(Task brief): Return each line in the listing below that contains the string "false". Treat uppercase and lowercase as different.

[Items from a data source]
>>>>>

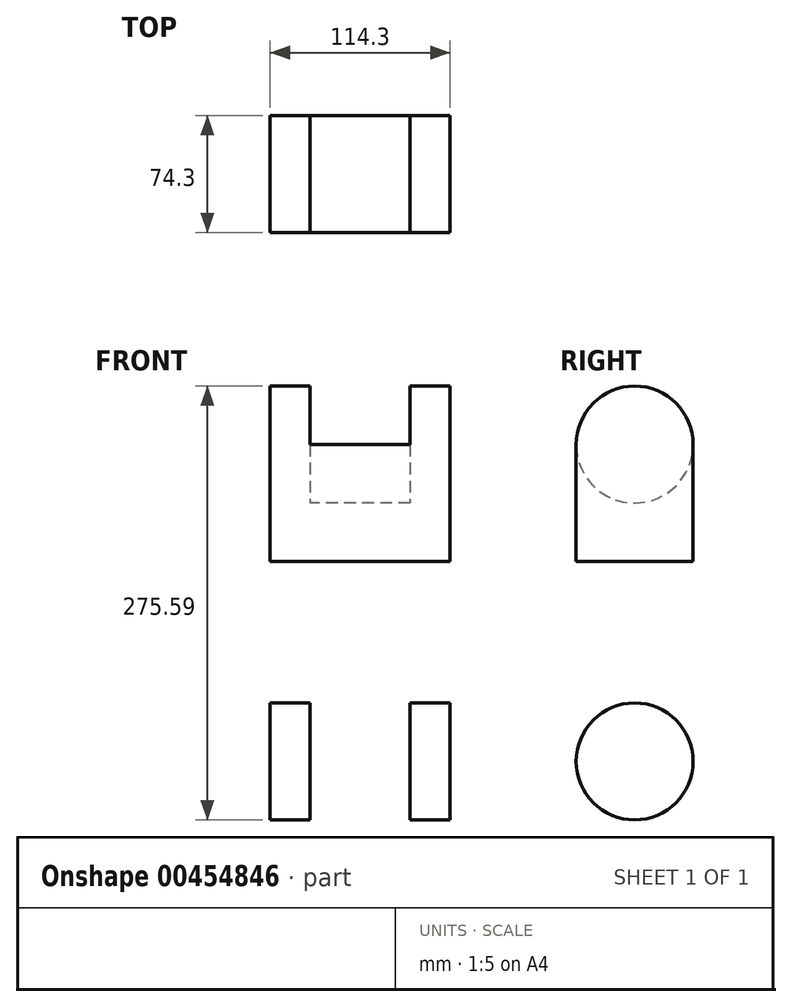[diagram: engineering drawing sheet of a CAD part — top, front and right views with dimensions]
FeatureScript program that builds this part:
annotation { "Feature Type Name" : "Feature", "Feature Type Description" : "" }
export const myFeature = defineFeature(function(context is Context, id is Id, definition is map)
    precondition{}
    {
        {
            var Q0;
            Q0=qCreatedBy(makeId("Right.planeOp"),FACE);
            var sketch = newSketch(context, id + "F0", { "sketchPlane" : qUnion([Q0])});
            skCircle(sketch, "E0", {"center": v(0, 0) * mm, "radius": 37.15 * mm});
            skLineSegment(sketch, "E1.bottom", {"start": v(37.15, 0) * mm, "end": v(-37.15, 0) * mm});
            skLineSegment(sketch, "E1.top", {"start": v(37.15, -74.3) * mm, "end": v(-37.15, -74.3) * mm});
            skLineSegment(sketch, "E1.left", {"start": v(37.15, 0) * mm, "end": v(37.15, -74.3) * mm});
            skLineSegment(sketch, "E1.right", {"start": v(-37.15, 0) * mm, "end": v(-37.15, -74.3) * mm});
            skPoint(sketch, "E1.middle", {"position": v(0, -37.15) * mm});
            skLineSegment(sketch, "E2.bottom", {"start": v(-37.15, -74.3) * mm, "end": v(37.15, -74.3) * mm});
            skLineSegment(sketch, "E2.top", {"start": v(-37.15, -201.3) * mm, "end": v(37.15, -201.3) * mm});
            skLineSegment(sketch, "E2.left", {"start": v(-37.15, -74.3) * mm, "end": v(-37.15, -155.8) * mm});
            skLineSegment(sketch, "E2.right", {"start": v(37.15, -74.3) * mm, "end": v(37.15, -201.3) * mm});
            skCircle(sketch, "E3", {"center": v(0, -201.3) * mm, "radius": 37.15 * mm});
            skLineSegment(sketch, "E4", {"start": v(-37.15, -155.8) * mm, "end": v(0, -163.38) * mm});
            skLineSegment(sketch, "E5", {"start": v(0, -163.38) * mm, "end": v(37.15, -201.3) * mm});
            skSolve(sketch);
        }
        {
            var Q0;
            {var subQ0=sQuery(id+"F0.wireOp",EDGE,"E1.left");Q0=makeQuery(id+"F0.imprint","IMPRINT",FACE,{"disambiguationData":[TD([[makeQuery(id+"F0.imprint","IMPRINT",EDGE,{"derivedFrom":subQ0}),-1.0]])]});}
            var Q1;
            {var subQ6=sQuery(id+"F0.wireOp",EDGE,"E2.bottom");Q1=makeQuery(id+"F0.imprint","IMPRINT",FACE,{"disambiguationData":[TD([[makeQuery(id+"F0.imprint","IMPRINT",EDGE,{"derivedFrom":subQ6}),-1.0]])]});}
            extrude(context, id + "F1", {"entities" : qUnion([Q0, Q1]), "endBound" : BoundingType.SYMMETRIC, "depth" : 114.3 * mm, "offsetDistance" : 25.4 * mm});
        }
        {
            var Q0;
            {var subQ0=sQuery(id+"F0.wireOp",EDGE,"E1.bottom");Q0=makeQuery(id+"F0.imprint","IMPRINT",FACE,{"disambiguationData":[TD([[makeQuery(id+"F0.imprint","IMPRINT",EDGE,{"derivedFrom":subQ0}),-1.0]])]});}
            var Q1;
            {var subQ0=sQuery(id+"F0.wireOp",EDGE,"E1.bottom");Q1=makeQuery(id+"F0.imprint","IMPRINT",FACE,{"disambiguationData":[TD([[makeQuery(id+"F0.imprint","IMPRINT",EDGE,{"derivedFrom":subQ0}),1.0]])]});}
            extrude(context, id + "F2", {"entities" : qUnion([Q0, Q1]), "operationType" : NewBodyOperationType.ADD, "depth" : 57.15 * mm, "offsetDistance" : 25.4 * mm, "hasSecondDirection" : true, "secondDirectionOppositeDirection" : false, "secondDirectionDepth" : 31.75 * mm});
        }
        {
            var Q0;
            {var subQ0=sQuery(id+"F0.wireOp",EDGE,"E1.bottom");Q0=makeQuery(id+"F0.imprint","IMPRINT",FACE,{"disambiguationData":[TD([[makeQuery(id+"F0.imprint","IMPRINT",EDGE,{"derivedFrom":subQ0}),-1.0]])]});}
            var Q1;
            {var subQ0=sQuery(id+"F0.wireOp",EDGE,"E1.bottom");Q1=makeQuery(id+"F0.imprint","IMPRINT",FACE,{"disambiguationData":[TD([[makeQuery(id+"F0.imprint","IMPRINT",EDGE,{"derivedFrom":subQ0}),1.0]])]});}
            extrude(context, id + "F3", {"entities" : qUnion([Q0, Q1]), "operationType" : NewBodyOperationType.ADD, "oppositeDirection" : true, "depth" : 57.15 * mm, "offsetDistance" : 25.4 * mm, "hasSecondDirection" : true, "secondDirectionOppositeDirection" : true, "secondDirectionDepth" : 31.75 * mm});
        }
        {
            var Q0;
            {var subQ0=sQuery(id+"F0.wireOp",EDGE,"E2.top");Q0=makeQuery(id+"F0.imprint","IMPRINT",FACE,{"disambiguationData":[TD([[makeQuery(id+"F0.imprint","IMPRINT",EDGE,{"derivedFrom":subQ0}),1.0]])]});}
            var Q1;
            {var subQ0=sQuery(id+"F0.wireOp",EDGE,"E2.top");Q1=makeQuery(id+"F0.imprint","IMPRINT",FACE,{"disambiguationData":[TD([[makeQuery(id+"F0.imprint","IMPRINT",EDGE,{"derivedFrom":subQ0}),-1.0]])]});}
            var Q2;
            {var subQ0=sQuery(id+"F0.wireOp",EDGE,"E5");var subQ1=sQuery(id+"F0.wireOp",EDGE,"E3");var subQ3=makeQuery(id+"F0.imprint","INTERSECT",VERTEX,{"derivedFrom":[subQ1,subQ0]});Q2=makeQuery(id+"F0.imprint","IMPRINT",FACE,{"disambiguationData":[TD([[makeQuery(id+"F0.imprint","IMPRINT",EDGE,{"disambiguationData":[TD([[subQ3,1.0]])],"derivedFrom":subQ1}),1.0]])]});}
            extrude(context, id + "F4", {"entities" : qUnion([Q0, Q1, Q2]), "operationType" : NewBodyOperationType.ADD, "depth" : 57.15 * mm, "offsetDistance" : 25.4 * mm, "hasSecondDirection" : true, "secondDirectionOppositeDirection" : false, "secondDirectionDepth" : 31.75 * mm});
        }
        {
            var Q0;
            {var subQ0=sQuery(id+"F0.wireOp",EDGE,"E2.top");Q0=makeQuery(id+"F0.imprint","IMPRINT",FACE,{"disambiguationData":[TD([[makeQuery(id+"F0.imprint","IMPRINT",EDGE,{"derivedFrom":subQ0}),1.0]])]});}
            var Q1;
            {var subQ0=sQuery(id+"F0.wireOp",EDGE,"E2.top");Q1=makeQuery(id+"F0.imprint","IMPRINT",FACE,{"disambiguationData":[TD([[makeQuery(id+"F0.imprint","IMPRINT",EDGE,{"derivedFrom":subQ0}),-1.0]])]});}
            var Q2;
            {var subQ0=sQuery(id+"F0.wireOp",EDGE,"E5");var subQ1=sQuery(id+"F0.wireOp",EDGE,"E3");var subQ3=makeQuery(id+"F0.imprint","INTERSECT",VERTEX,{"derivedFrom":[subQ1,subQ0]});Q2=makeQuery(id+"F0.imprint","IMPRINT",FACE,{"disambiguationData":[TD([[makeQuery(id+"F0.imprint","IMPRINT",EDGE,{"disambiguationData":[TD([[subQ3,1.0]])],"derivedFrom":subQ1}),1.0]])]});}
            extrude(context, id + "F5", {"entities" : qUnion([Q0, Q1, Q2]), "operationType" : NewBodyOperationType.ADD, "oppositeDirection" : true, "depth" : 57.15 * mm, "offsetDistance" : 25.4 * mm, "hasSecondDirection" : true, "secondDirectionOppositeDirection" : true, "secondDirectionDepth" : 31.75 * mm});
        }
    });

<<<<<
>>>>>

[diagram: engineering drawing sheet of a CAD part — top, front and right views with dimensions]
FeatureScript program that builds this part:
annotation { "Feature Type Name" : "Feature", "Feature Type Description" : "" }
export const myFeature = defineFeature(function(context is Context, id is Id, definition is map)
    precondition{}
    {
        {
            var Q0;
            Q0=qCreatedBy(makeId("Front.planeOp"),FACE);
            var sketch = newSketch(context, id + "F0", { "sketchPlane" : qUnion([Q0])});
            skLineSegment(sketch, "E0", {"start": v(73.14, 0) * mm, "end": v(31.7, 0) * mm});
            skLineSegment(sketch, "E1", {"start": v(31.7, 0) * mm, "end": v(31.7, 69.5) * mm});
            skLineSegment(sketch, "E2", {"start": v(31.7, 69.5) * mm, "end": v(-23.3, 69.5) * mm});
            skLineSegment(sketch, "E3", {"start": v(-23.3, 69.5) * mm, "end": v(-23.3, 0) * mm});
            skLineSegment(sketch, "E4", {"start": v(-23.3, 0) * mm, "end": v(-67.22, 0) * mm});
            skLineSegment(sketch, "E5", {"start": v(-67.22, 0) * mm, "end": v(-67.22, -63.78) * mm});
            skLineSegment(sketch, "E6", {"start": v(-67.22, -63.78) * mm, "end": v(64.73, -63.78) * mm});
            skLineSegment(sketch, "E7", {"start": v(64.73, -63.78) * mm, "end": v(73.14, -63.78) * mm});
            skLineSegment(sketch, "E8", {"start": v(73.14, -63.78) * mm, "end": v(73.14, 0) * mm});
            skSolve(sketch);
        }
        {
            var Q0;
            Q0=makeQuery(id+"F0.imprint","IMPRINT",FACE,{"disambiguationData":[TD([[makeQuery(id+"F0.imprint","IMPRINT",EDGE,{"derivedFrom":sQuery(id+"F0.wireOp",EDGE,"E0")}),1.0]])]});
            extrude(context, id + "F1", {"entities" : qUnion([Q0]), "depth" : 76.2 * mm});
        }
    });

<<<<<
>>>>>

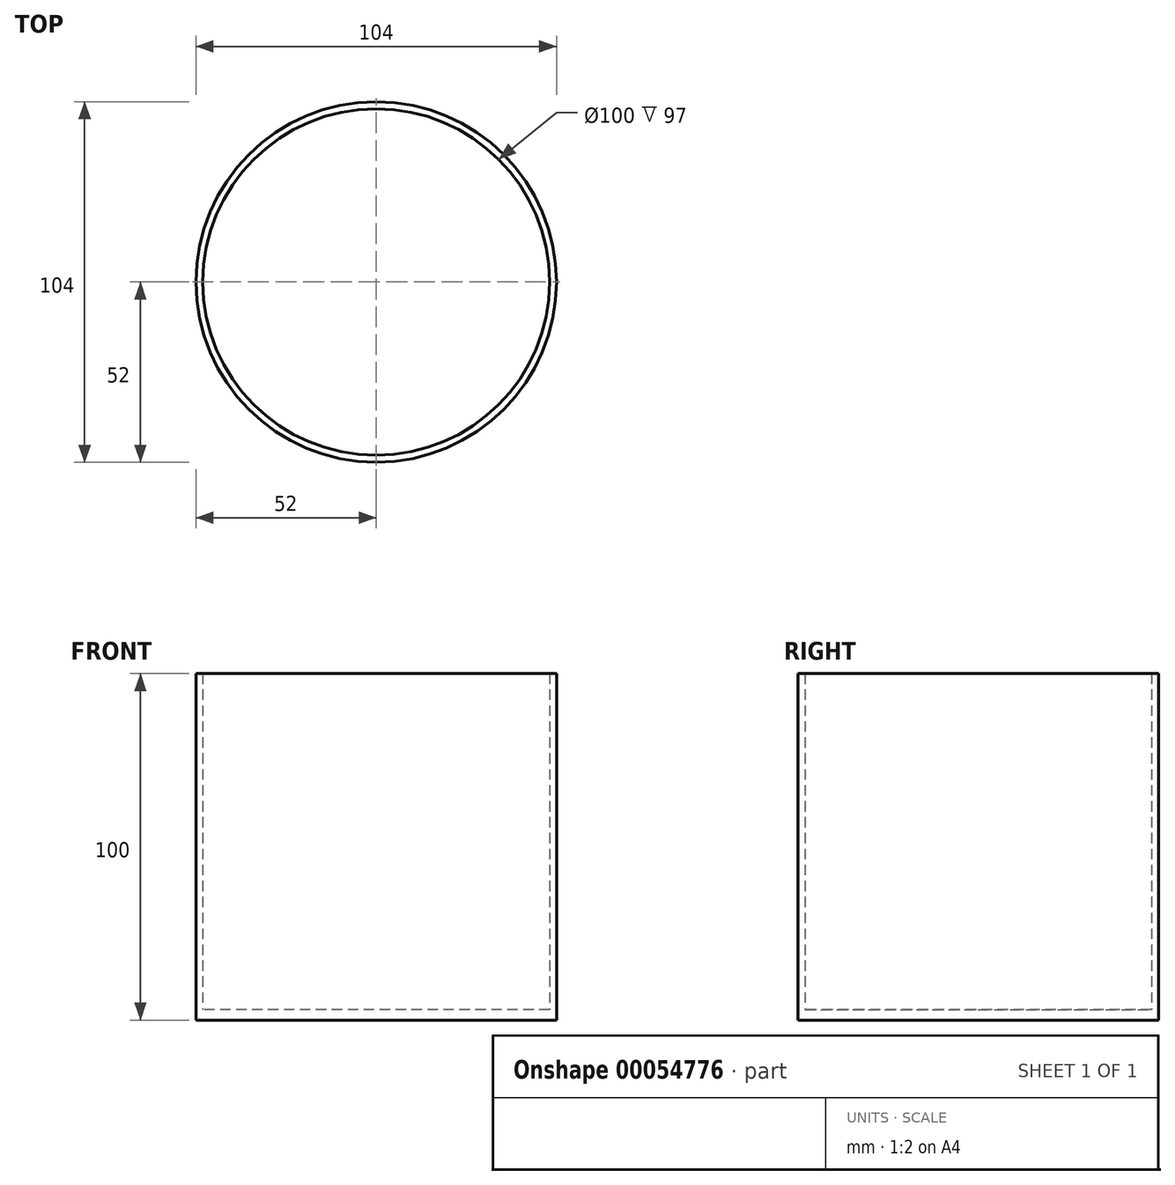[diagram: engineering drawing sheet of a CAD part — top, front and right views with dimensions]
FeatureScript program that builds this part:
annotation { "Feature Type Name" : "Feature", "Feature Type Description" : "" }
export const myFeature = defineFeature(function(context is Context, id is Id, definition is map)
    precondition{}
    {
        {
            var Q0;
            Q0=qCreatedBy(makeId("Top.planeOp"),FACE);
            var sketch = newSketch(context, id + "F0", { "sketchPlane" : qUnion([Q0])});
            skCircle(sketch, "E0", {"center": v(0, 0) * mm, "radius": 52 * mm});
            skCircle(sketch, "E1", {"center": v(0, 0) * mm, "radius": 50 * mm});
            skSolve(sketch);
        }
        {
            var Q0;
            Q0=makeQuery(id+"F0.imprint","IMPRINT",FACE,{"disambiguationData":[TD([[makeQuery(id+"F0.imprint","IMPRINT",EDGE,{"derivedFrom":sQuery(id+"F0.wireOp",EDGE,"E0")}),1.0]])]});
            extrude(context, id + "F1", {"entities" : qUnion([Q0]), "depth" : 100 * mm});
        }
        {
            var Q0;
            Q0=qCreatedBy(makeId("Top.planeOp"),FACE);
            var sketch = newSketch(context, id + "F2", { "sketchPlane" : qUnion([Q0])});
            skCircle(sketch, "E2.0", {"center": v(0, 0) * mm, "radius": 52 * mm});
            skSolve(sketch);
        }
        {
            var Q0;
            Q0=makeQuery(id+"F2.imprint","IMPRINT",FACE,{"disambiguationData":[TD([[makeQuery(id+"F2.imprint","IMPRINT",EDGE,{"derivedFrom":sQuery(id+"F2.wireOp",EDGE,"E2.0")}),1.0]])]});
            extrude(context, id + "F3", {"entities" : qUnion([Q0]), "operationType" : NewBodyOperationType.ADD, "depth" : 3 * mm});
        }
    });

<<<<<

(Answer for the task):
            extrude(context, id + "F2", {"entities" : qUnion([Q0, Q1]), "operationType" : NewBodyOperationType.ADD, "depth" : 57.15 * mm, "offsetDistance" : 25.4 * mm, "hasSecondDirection" : true, "secondDirectionOppositeDirection" : false, "secondDirectionDepth" : 31.75 * mm});
            extrude(context, id + "F4", {"entities" : qUnion([Q0, Q1, Q2]), "operationType" : NewBodyOperationType.ADD, "depth" : 57.15 * mm, "offsetDistance" : 25.4 * mm, "hasSecondDirection" : true, "secondDirectionOppositeDirection" : false, "secondDirectionDepth" : 31.75 * mm});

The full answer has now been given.